Screensavers are dynamic
The initial purpose of a screensaver was to tackle the problem of "screen burn-in", the damage done to a computer display when a non-moving image, if left unchanged for a long period of time, would slowly be burned into the screen, leaving behind a permanent so-called "ghost image".
By constantly changing the pixels used on the screen, for example by displaying a sequence of photographs, screensavers would prevent any image from appearing on the screen long enough to cause screen-burn.
As such, screensavers are dynamic by nature. At the same time, they allow you to instantly return to your desktop simply by moving your mouse or pressing a button on your keyboard.
Wallpaper is static
As the images on the right demonstrates, your desktop wallpaper, sometimes called a "desktop picture" or "background picture", is generally an unchanging image or pattern.

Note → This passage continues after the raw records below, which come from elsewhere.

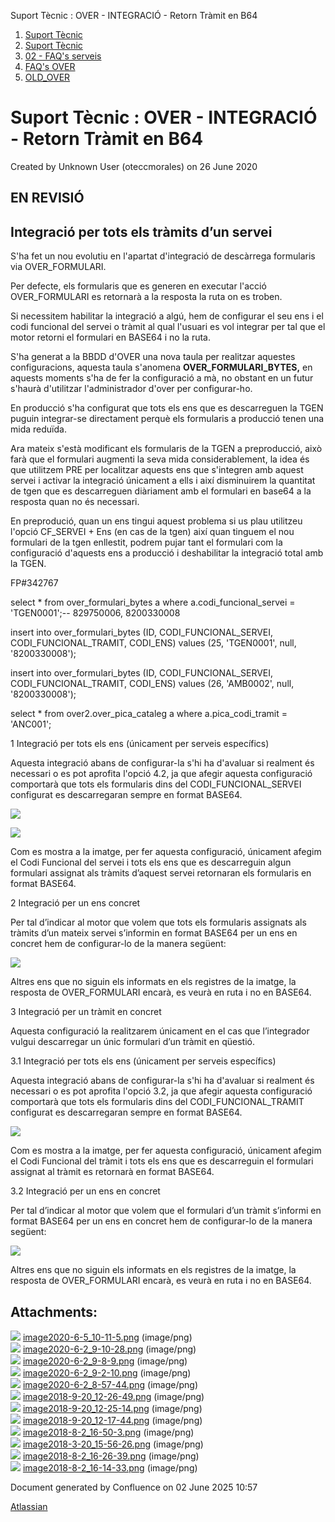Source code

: Suport Tècnic : OVER - INTEGRACIÓ - Retorn Tràmit en B64  

1.  [Suport Tècnic](index.md)
2.  [Suport Tècnic](13893782.md)
3.  [02 - FAQ's serveis](26313393.md)
4.  [FAQ's OVER](28705589.md)
5.  [OLD\_OVER](OLD_OVER_41522665.md)

Suport Tècnic : OVER - INTEGRACIÓ - Retorn Tràmit en B64
========================================================

Created by Unknown User (oteccmorales) on 26 June 2020

EN REVISIÓ
----------

Integració per tots els tràmits d’un servei
-------------------------------------------

  

S'ha fet un nou evolutiu en l'apartat d'integració de descàrrega formularis via OVER\_FORMULARI.

Per defecte, els formularis que es generen en executar l'acció OVER\_FORMULARI es retornarà a la resposta la ruta on es troben.

Si necessitem habilitar la integració a algú, hem de configurar el seu ens i el codi funcional del servei o tràmit al qual l'usuari es vol integrar per tal que el motor retorni el formulari en BASE64 i no la ruta.

S'ha generat a la BBDD d'OVER una nova taula per realitzar aquestes configuracions, aquesta taula s'anomena **OVER\_FORMULARI\_BYTES,** en aquests moments s'ha de fer la configuració a mà, no obstant en un futur s'haurà d'utilitzar l'administrador d'over per configurar-ho.

En producció s'ha configurat que tots els ens que es descarreguen la TGEN puguin integrar-se directament perquè els formularis a producció tenen una mida reduïda.

  

Ara mateix s'està modificant els formularis de la TGEN a preproducció, això farà que el formulari augmenti la seva mida considerablement, la idea és que utilitzem PRE per localitzar aquests ens que s'integren amb aquest servei i activar la integració únicament a ells i així disminuirem la quantitat de tgen que es descarreguen diàriament amb el formulari en base64 a la resposta quan no és necessari.

  

En preprodució, quan un ens tingui aquest problema si us plau utilitzeu l'opció CF\_SERVEI + Ens (en cas de la tgen) així quan tinguem el nou formulari de la tgen enllestit, podrem pujar tant el formulari com la configuració d'aquests ens a producció i deshabilitar la integració total amb la TGEN.

FP#342767

   select \* from over\_formulari\_bytes a
   where a.codi\_funcional\_servei = 'TGEN0001';-- 829750006, 8200330008
   
   insert into over\_formulari\_bytes (ID, CODI\_FUNCIONAL\_SERVEI, CODI\_FUNCIONAL\_TRAMIT, CODI\_ENS)
values (25, 'TGEN0001', null, '8200330008');

insert into over\_formulari\_bytes (ID, CODI\_FUNCIONAL\_SERVEI, CODI\_FUNCIONAL\_TRAMIT, CODI\_ENS)
values (26, 'AMB0002', null, '8200330008');

   
select \* from over2.over\_pica\_cataleg  a
where a.pica\_codi\_tramit = 'ANC001';

  

1 Integració per tots els ens (únicament per serveis específics)

Aquesta integració abans de configurar-la s'hi ha d'avaluar si realment és necessari o es pot aprofita l'opció 4.2, ja que afegir aquesta configuració comportarà que tots els formularis dins del CODI\_FUNCIONAL\_SERVEI configurat es descarregaran sempre en format BASE64.

![](attachments/41517781/41517782.png)

![](attachments/41517781/41517786.png)  

Com es mostra a la imatge, per fer aquesta configuració, únicament afegim el Codi Funcional del servei i tots els ens que es descarreguin algun formulari assignat als tràmits d’aquest servei retornaran els formularis en format BASE64.

2 Integració per un ens concret

Per tal d’indicar al motor que volem que tots els formularis assignats als tràmits d’un mateix servei s’informin en format BASE64 per un ens en concret hem de configurar-lo de la manera següent:

![](attachments/41517781/41517785.png)

Altres ens que no siguin els informats en els registres de la imatge, la resposta de OVER\_FORMULARI encarà, es veurà en ruta i no en BASE64.

3 Integració per un tràmit en concret

Aquesta configuració la realitzarem únicament en el cas que l’integrador vulgui descarregar un únic formulari d’un tràmit en qüestió.

3.1 Integració per tots els ens (únicament per serveis específics)

Aquesta integració abans de configurar-la s'hi ha d'avaluar si realment és necessari o es pot aprofita l'opció 3.2, ja que afegir aquesta configuració comportarà que tots els formularis dins del CODI\_FUNCIONAL\_TRAMIT configurat es descarregaran sempre en format BASE64.

![](attachments/41517781/41517784.png)

Com es mostra a la imatge, per fer aquesta configuració, únicament afegim el Codi Funcional del tràmit i tots els ens que es descarreguin el formulari assignat al tràmit es retornarà en format BASE64.

3.2 Integració per un ens en concret

Per tal d’indicar al motor que volem que el formulari d’un tràmit s’informi en format BASE64 per un ens en concret hem de configurar-lo de la manera següent:

![](attachments/41517781/41517783.png)

Altres ens que no siguin els informats en els registres de la imatge, la resposta de OVER\_FORMULARI encarà, es veurà en ruta i no en BASE64.

  

  

  

  

  

Attachments:
------------

![](images/icons/bullet_blue.gif) [image2020-6-5\_10-11-5.png](attachments/41517781/41517782.png) (image/png)  
![](images/icons/bullet_blue.gif) [image2020-6-2\_9-10-28.png](attachments/41517781/41517783.png) (image/png)  
![](images/icons/bullet_blue.gif) [image2020-6-2\_9-8-9.png](attachments/41517781/41517784.png) (image/png)  
![](images/icons/bullet_blue.gif) [image2020-6-2\_9-2-10.png](attachments/41517781/41517785.png) (image/png)  
![](images/icons/bullet_blue.gif) [image2020-6-2\_8-57-44.png](attachments/41517781/41517786.png) (image/png)  
![](images/icons/bullet_blue.gif) [image2018-9-20\_12-26-49.png](attachments/41517781/41517787.png) (image/png)  
![](images/icons/bullet_blue.gif) [image2018-9-20\_12-25-14.png](attachments/41517781/41517788.png) (image/png)  
![](images/icons/bullet_blue.gif) [image2018-9-20\_12-17-44.png](attachments/41517781/41517789.png) (image/png)  
![](images/icons/bullet_blue.gif) [image2018-8-2\_16-50-3.png](attachments/41517781/41517790.png) (image/png)  
![](images/icons/bullet_blue.gif) [image2018-3-20\_15-56-26.png](attachments/41517781/41517791.png) (image/png)  
![](images/icons/bullet_blue.gif) [image2018-8-2\_16-26-39.png](attachments/41517781/41517792.png) (image/png)  
![](images/icons/bullet_blue.gif) [image2018-8-2\_16-14-33.png](attachments/41517781/41517793.png) (image/png)  

Document generated by Confluence on 02 June 2025 10:57

[Atlassian](http://www.atlassian.com/)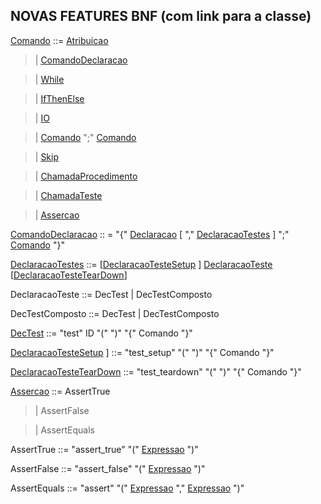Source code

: ## NOVAS FEATURES BNF (com link para a classe) 

[Comando](Imperativa2/src/li2/plp/imperative1/command/Comando.java) ::= [Atribuicao](/Imperativa2/src/li2/plp/imperative1/command/Atribuicao.java) 

> | [ComandoDeclaracao](/Imperativa2/src/li2/plp/imperative1/command/ComandoDeclaracao.java) 
  
> | [While](/Imperativa2/src/li2/plp/imperative1/command/While.java)

> | [IfThenElse](/Imperativa2/src/li2/plp/imperative1/command/IfThenElse.java)

> | [IO](/Imperativa2/src/li2/plp/imperative1/command/IO.java)

> | [Comando](Imperativa2/src/li2/plp/imperative1/command/Comando.java) ";" [Comando](Imperativa2/src/li2/plp/imperative1/command/Comando.java)

> | [Skip](/Imperativa2/src/li2/plp/imperative1/command/Skip.java)

> | [ChamadaProcedimento](Imperativa2/src/li2/plp/imperative2/command/ChamadaProcedimento.java)

> | [ChamadaTeste](/Imperativa2/src/li2/plp/imperative2/command/ChamadaTeste.java)

> | [Assercao](/Imperativa2/src/li2/plp/imperative2/command/ChamadaAssert.java)



[ComandoDeclaracao](/Imperativa2/src/li2/plp/imperative1/command/ComandoDeclaracao.java) :: = "{" [Declaracao](/Imperativa2/src/li2/plp/imperative1/declaration/Declaracao.java) [ "," [DeclaracaoTestes](/Imperativa2/src/li2/plp/imperative2/declaration/DeclaracaoTeste.java) ] ";" [Comando](Imperativa2/src/li2/plp/imperative1/command/Comando.java) "}"

[DeclaracaoTestes](/Imperativa2/src/li2/plp/imperative2/declaration/DeclaracaoTeste.java) ::= [[DeclaracaoTesteSetup](/Imperativa2/src/li2/plp/imperative2/declaration/DeclaracaoTesteSetup.java) ] [DeclaracaoTeste](/Imperativa2/src/li2/plp/imperative2/declaration/DefTeste.java) [[DeclaracaoTesteTearDown](/Imperativa2/src/li2/plp/imperative2/declaration/DefTesteTeardown.java)]

DeclaracaoTeste ::= DecTest | DecTestComposto

DecTestComposto ::= DecTest | DecTestComposto

[DecTest](/Imperativa2/src/li2/plp/imperative2/declaration/DefTeste.java) ::= "test" ID "(" ")" "{" Comando "}"

[DeclaracaoTesteSetup](/Imperativa2/src/li2/plp/imperative2/declaration/DeclaracaoTesteSetup.java) ] ::= "test_setup" "(" ")" "{" Comando "}"

[DeclaracaoTesteTearDown](/Imperativa2/src/li2/plp/imperative2/declaration/DefTesteTeardown.java) ::= "test_teardown" "(" ")" "{" Comando "}"


[Assercao](/Imperativa2/src/li2/plp/imperative2/command/ChamadaAssert.java) ::= AssertTrue

> | AssertFalse

> | AssertEquals

AssertTrue ::=  "assert_true" "(" [Expressao](/Imperativa2/src/li2/plp/expressions2/expression/Expressao.java) ")"

AssertFalse ::=  "assert_false" "(" [Expressao](/Imperativa2/src/li2/plp/expressions2/expression/Expressao.java) ")"

AssertEquals ::=  "assert" "(" [Expressao](/Imperativa2/src/li2/plp/expressions2/expression/Expressao.java) "," [Expressao](/Imperativa2/src/li2/plp/expressions2/expression/Expressao.java) ")"
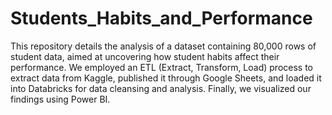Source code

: # Students_Habits_and_Performance
This repository details the analysis of a dataset containing 80,000 rows of student data, aimed at uncovering how student habits affect their performance. We employed an ETL (Extract, Transform, Load) process to extract data from Kaggle, published it through Google Sheets, and loaded it into Databricks for data cleansing and analysis. Finally, we visualized our findings using Power BI.
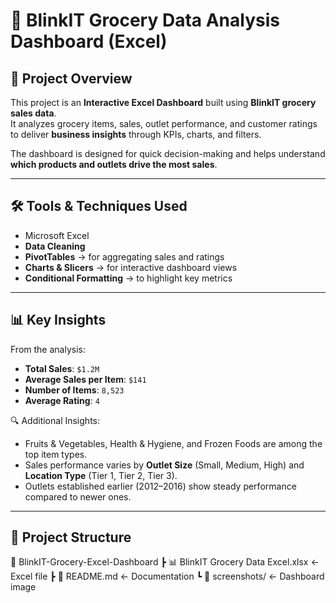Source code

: # 🛒 BlinkIT Grocery Data Analysis Dashboard (Excel)

## 📌 Project Overview
This project is an **Interactive Excel Dashboard** built using **BlinkIT grocery sales data**.  
It analyzes grocery items, sales, outlet performance, and customer ratings to deliver **business insights** through KPIs, charts, and filters.  

The dashboard is designed for quick decision-making and helps understand **which products and outlets drive the most sales**.

---

## 🛠️ Tools & Techniques Used
- Microsoft Excel  
- **Data Cleaning**  
- **PivotTables** → for aggregating sales and ratings  
- **Charts & Slicers** → for interactive dashboard views  
- **Conditional Formatting** → to highlight key metrics  

---

## 📊 Key Insights
From the analysis:
- **Total Sales**: `$1.2M`  
- **Average Sales per Item**: `$141`  
- **Number of Items**: `8,523`  
- **Average Rating**: `4`  

🔍 Additional Insights:
- Fruits & Vegetables, Health & Hygiene, and Frozen Foods are among the top item types.  
- Sales performance varies by **Outlet Size** (Small, Medium, High) and **Location Type** (Tier 1, Tier 2, Tier 3).  
- Outlets established earlier (2012–2016) show steady performance compared to newer ones.  

---

## 📂 Project Structure
📁 BlinkIT-Grocery-Excel-Dashboard
 ┣ 📊 BlinkIT Grocery Data Excel.xlsx   ← Excel file
 ┣ 📜 README.md                         ← Documentation
 ┗ 📁 screenshots/                      ← Dashboard image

While it is possible to automatically rotate through multiple backgrounds on some operating systems, such as Windows Vista and 7, there is generally no inherent animation, and you can use practically any image as your wallpaper.
Considering that, for most of the time, you do not even see your wallpaper when you actively use your computer, any animation would be a waste of your computer's resources.
They're complementary!
Like desktop backgrounds, screensavers are nowadays used mostly for entertainment purposes, as display technology has advanced to such an extent that screen burn-in is no longer an issue. Both are complementary ways of personalizing your computer: use them together to make your desktop environment uniquely your own.